Grok 4.3 is here, and people are talking less about the model itself and more about what it gets right that others don't. The voice mode doesn't quietly route you to a cheaper model like Haiku. Users report dictation accuracy hitting 98% with accents, compared to 90-95% on ChatGPT. The model also nails tone and formality, which matters if you're writing professional English as a non-native speaker. Responses feel more human, less like getting a lecture from an eager teaching assistant.

SuperGrok subscribers get something called "council of agents," where multiple agents with different system prompts work on your query in parallel. It's like getting second and third opinions automatically, without having to rephrase or re-ask.

But then there's the app. No MCP support means you can't connect Grok to your tools or data sources. Projects don't work in mobile apps. You can't search your chat history or rely on memory across sessions, and generated artifacts can't be added to projects. Voice mode doesn't even work inside projects.

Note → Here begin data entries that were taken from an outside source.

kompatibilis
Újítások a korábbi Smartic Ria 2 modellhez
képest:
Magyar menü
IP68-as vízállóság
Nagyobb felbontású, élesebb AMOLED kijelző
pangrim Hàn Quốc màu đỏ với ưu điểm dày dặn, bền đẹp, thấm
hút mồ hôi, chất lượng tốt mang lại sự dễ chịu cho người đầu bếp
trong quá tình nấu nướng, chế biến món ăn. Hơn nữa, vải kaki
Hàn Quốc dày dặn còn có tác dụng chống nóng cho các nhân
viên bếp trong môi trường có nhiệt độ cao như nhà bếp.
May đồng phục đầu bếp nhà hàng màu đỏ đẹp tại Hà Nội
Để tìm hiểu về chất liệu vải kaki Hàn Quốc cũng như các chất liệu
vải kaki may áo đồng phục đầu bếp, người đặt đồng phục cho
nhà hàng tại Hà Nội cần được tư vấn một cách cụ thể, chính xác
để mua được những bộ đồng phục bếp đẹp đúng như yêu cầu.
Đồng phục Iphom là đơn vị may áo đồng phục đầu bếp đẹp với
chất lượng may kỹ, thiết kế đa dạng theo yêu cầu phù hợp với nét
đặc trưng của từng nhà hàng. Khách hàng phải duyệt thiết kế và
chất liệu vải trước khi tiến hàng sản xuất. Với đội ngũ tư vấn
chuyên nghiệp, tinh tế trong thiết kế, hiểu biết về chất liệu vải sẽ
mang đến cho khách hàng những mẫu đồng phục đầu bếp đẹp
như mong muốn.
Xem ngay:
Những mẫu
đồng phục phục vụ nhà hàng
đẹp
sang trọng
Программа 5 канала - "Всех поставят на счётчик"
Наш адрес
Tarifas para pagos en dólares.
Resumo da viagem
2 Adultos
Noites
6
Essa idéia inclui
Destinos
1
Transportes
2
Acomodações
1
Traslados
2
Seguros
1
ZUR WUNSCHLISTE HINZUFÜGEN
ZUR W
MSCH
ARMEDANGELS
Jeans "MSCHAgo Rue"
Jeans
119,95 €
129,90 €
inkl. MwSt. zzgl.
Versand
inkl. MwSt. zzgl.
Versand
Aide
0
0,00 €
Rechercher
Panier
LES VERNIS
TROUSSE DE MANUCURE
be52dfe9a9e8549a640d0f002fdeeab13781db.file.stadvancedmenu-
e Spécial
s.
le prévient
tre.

One commenter noted that once content moves to a project, it disappears from native apps entirely. That's not a minor UX quirk. That's a workflow killer.

Users in the Hacker News thread specifically called out the lack of MCP and connected apps as the reason they're holding off on subscribing. Anthropic, OpenAI, Google, and Microsoft are all building out context management and integration protocols. xAI seems to be betting that standalone model quality will win over ecosystem connectivity. Maybe it will for some users. But for anyone doing real work that requires connecting an LLM to actual tools and data, Grok 4.3 is a great model trapped in a mediocre app.